Police chief in Georgia 1st in South to apologize for lynching

Police Chief Louis Dekmar (Photo Source: Lagrange Georgia Police Department)
Police Chief Louis Dekmar (Photo source: Lagrange Georgia Police Department)

The legacy of Blacks being lynched is perhaps one of the greatest acts of state-sponsored terrorism in the Deep South. According to the New York Times and other sources, It is estimated that between the years of 1877 and 1950 a minimum of 4,000 lynchings occurred with little to no repercussions to those who were responsible. It is a well-known fact that often local police and sheriff’s departments were complacent in these atrocities. Now, one police chief in Lagrange, Georgia, is doing his part to confront the past crimes in his city.

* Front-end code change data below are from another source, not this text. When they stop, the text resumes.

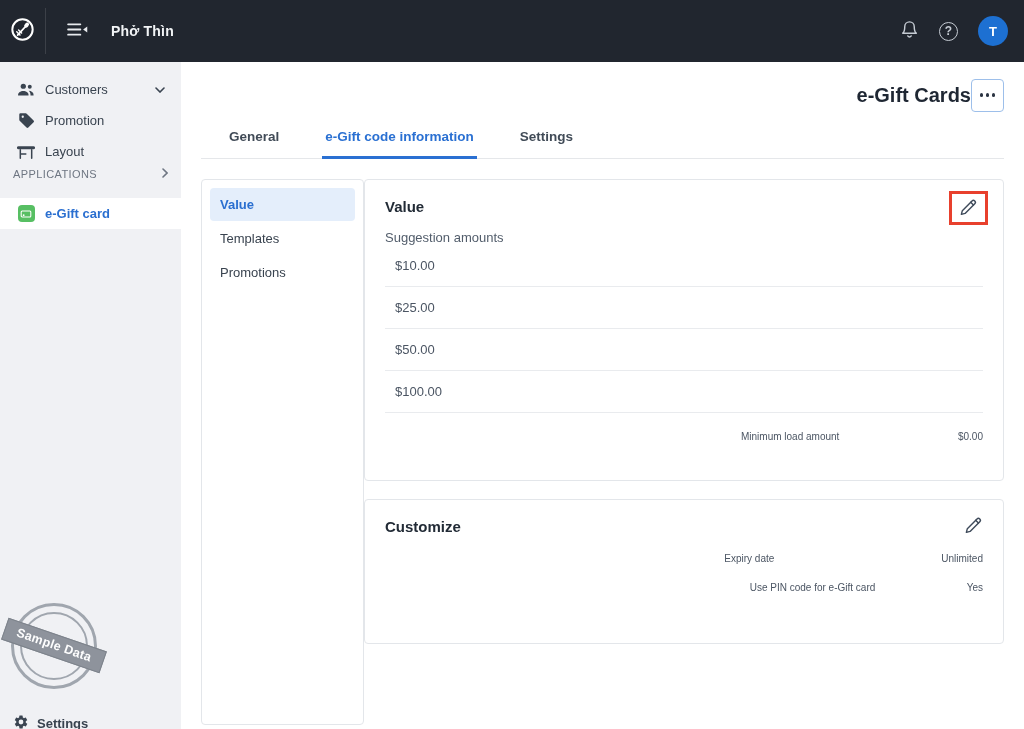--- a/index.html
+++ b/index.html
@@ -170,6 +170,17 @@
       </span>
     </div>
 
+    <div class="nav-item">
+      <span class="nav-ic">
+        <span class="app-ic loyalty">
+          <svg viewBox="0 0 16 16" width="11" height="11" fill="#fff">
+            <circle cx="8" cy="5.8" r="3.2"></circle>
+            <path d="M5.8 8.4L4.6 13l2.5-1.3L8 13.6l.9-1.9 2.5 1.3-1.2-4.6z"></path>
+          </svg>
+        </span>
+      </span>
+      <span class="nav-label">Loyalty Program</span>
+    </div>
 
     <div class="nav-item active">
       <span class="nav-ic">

Chief Louis Dekmar spoke to an assembled crowd at Warren Temple United Methodist Church in Lagrange to apologize for the 1940 lynching of Austin Callaway, 18, who was snatched from the Lagrange City Jail by a mob of White men. Callaway was accused of assaulting a White woman on Sept. 7, 1940. He was arrested and taken to the city jail, which at the time was in the basement of what today is city hall. During his brief time in custody, all the police in the city were responding to a fire on the other side of town. A lone guard was set to watch over Callaway when a masked lynch mob arrived and pulled him from his jail cell. Police never responded to the abduction or even have a record of his arrest. Callaway’s body was later found a few miles away from town on a desolate country road. He had been shot multiple times in the head, arms and hands and was found by a motorist bleeding and unconscious. He later died from his injuries.

Now almost 77 years later, Chief Dekmar responded to the inaction of the city’s police force. “This was brutal. It represented injustice, specifically to an individual and impacted a community generally because of the apprehension it created to deal with authorities. … I think an acknowledgment and apology is needed to help us understand how the past forms and impacts the present. It makes it clear what was done was wrong,” Chief Dekmar said.

The community applauded Dekmar’s acknowledgment of the crime and felt it was a good move toward reconciliation of racial issues that have historically plagued the area. At the ceremony, Chief Dekmar stated, “I sincerely regret and denounce the role our police department played in Austin’s lynching both through our action and inaction. It should never have happened.”

During the ceremony, young Georgia blues artist Quon Willis gave a stirring rendition of gospel great Mahalia Jackson’s “How I Got Over.”